== Segment start ==
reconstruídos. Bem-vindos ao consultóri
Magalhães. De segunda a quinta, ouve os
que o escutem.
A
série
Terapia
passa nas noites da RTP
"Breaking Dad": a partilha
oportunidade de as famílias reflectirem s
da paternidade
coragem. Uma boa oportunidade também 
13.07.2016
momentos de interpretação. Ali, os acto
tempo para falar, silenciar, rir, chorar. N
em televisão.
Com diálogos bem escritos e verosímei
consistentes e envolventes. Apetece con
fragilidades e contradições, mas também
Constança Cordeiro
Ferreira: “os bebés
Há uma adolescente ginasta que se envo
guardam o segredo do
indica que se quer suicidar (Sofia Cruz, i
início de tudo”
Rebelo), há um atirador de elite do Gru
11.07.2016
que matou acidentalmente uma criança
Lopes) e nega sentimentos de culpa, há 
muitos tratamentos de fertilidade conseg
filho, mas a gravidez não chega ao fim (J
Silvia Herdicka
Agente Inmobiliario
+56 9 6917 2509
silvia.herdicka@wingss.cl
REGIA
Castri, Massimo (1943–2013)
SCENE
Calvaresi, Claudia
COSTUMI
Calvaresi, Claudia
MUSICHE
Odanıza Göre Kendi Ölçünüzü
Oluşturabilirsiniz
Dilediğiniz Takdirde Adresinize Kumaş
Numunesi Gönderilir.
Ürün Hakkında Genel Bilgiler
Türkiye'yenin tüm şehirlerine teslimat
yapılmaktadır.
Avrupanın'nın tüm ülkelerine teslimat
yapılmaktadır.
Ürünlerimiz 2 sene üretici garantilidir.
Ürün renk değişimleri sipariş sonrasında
== Segment end ==
Requirement: List each line of the material that contains the string "teslimat". Case counts, so a line matches only when the capitalization is the same.

Answer for this exercise:
Türkiye'yenin tüm şehirlerine teslimat
Avrupanın'nın tüm ülkelerine teslimat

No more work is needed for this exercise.